This situation is similar to the Gene Smith/Blaine Gabbert conundrum just a few years ago, I'm not trying to compare Smith to Caldwell or Gabbert to Bortles, it's obvious that Caldwell/Bortles are better, but the situation(s) are similar. Gene Smith forced his "handpicked" QB onto Mike Mularkery (there's no doubt the job wasn't as attractive because of the QB situation which likely limited the coaching pool), it turned out Gabbert wasn't the guy which ultimately cost Mularkey his job, my question is, how many coaches will be willing to attach their wagons to the Blake Bortles train? It reminds me of a comment Daniel Jeremiah (a guy I respect because he's well connected) made in the off-season, I'm paraphrasing here but was along the lines of "people around the league aren't as high on Bortles as fans/fantasy community", at the time I adamantly disagreed but what if he's right?

 

Blake's play so far this year hasn't exactly inspired confidence, if Blake continues to play this bad, it would be a disservice to the organization and the fans to not go into this off-season with an unbiased set of eyes, I'd like to believe David will be able to swallow his pride/ego, but history tells us GM's rarely do that. If Shad decides to keep David (this is the likely scenario), then it's incumbent upon Shad to make sure that David is looking at this situation with unbiased eyes. If Blake isn't the guy long-term, I don't think this organization is in a position to delay the inevitable. The best case scenario of course is Blake dispelling this situation by playing lights out the next 13 games, I have my doubts there. The absolute worst case scenario is Blake continues to play like crap, David forces "his" QB onto the next head-coach, Blake isn't the guy long term which results in David and our next head coach both getting the axe from Shad in 2017/2018, which has a variety of different consequences with one of them being (potentially) missing out on another QB in free agency (a Jimmy Garoppolo/Josh McDaniels pairing comes to mind) or in the draft. Blake needs to play better and play better NOW because a lot is on the line not only in the interim, but long-term as well.
 

You can be a decent general manager and find your Quarterback but miss out in the coaching department. A few examples would be Atlanta with Matt Ryan and Alex Smith during his time in San Francisco. Again, you'd think the way this kid is getting his teeth kicked in by these armchair talent scouts that he's been our Quarterback longer than Byron Leftwich or has the pocket awareness of Blaine Gabbert and the courage of a cowardly Lion. He's just now coming off his 32nd career start in year three under two different offensive coordinators. I'd like to hope and think that Khan learned from Weaver's mistakes with Gene Smith and the Jack Del Rio / Mike Mularkey debacle. Caldwell needs to remain intact. And he needs to hire a coaching staff who can work with Bortles and correct the running game and overall offensive lineman play. This is why I keep saying we need a coach like Jim Harbaugh. Someone who has shown he can win with two different Quarterbacks during his tenure with the 49ers. I just don't know any other coach out there that's capable of that. 

 

Now, what Caldwell could do. And I think it's a valid and viable option. In 2017 going into training camp with a new coaching staff. I think you give that staff the benefit of the doubt and you tell them. "Look, I really want you to give my guy a shot first, but, I will look into investing either a decent amount of cap space in a possible replacement through free agency or at least invest a 2ND or 3RD selection on a guy that could challenge him this year and into 2018 if needed". I think that's very fair. And I also think it's the safest route to take. It's panned out for teams like Philadelphia and Washington. You're seeing it now pay off for other teams like Dallas and New England. There's nothing wrong with investing a high end selection on a back-up QB with the potential to take the spotlight over or flip him to another football team that's desperate down the road. 

 

But before all of that. I want to see this running game improve. And I want to see the blocking improve up front before we completely abandon and give up on Bortles like we did with Gabbert. I don't get that same feeling of despair with Caldwell and Bortles like I did with Smith and Gabbert. Two completely different circumstances. 

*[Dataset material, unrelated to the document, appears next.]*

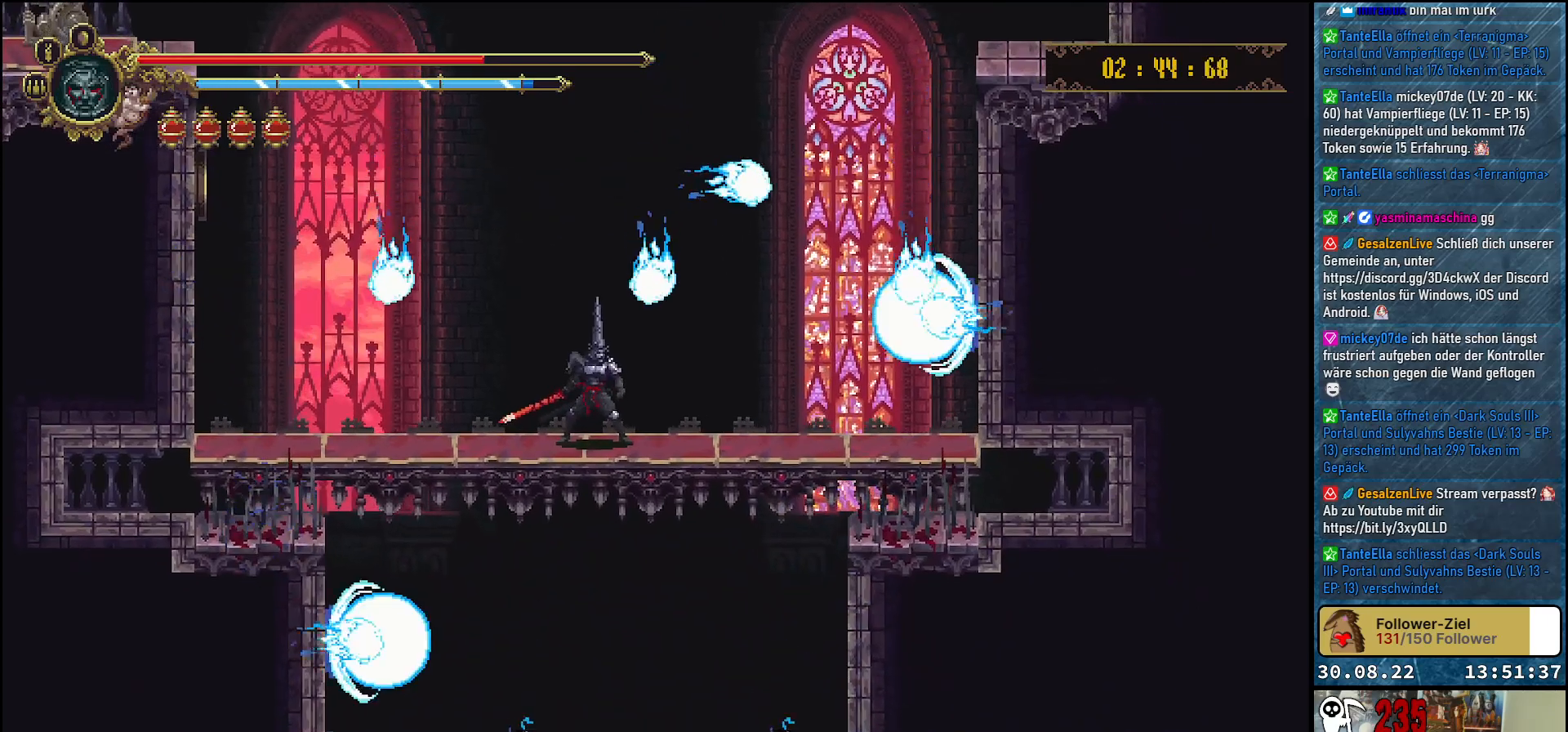
{"buttons": ["DPAD_DOWN"], "left_stick": "center", "right_stick": "center", "events": [[350, "DPAD_DOWN", "down"]]}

In Bortles defense he did hit 12 out of 13 passes at the end of the first half and 3rd qtr with two touchdown passes.


The batted balls are what killed us.


The last pic was him throwing it up because it was the end of the game.
Quote:Young and raw QB has a typical rookie year with flaws


Young and raw QB shows great improvement in year 2


Young QB regresses during two of three games in year 3


Fire GM


---------------------------


THAT ^^ makes sense to you?????


If a new coach doesn't believe he can be a franchise level QB after seeing tape from this complete season, I can see drafting a QB.


Firing the GM over a guy that showed a lot of promise but couldn't exorcise all his demons.... that doesn't compute with me.
I would just respectfully suggest a more descriptive edit on year 2:


"Young and raw qb has a great statistical year (though too many turnovers) where poor mechanics, bad throws/accuracy, and poor decisions persist but are masked by historically poor competition and a disproportionate amount of great plays by 2 up and coming receivers made largely during garbage time. A fan base, along with an unhealthy amount of local media complicity, SO eager to validate they finally have their first franchise qb since Mark Brunell, largely buys in to qb while many outside of Jacksonville don't."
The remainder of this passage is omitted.